Straordinario il recital il 13 febbraio, sempre alla Scala, organizzato dalla Società dei Concerti. La stessa istituzione che a breve, il 23 giugno, riporta Pollini a Milano, in Conservatorio (ore 21), consegnando alla città - dove il pianista è nato e cresciuto - la palma di un centro italiano tra i più frequentati da Pollini.
Straordinarietà elevata al quadrato se si pensa alla sede dove il concerto avrà luogo. Non è la Scala, bensì quella sala - la Verdi del Conservatorio - dove Pollini non mise piede per ventisei anni. Lì, nel 1972 si era consumata una serata furibonda con il pianista intento a leggere un proclama pro-Vietnam (firmato da Petrassi, Abbado, Quartetto Italiano, Dallapiccola) e la platea che ad appello appena cominciato travolse l'interprete, notoriamente schivo e riservato, con una pioggia di fischi. Seguiva un silenzio lungo un quarto di secolo e poi il concerto di riconciliazione nel settembre 2002.
Per il concerto milanese «in difesa della Costituzione», Pollini ha impaginato un programma che affianca alle Sonate in fa minore e do maggiore dell'op.2 di Beethoven, la Prima Ballata, due Notturni, Polonaise op.44 e Terzo Scherzo di Chopin. Due autori in testa alle predilezioni di Pollini che nel 1993 ha affrontato l'integrale di Beethoven (anche alla Scala) in senso cronologico estendendo l'interesse anche alle Sonate fino a quel momento neglette (appunto le prime).
Maurizio Pollini si è guadagnato giovanissimo la reputazione del pianista dai timbri asciutti, disadorni, incline a prosciugare e stilizzare. Fin dalla medaglia vinta a diciotto anni al «Concorso Chopin» di Varsavia. Aveva eseguito quattro fra gli Studi più terribili di Chopin e, alla finale, il Primo Concerto. Il tipico programma di un «candidato al manicomio o alla vittoria» fu il commento. L'esito confermava la seconda tesi.

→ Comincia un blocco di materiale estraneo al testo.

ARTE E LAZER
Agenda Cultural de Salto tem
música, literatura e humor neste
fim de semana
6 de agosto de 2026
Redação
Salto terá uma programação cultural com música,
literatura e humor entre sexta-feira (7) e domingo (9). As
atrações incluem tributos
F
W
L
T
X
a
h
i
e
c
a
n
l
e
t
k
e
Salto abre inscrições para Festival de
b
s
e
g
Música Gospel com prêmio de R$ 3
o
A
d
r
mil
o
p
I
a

In giuria sedeva Arthur Rubinstein che assieme ad Alfred Cortot è poi rimasto il punto di riferimento dello Chopin di Pollini, ammirato per «l'attenzione all'equilibrio formale» e per il gusto moderno che si traduce «in un rubato più riservato rispetto alla tradizione d'Ottocento», ci spiegò Pollini in occasione di una presentazione di cd chopiniani per la Deutsche Grammophon.
Pollini è pianista di larga popolarità, è quasi automatico che i suoi cd campeggino in testa alla hit parade dei cd classici più venduti.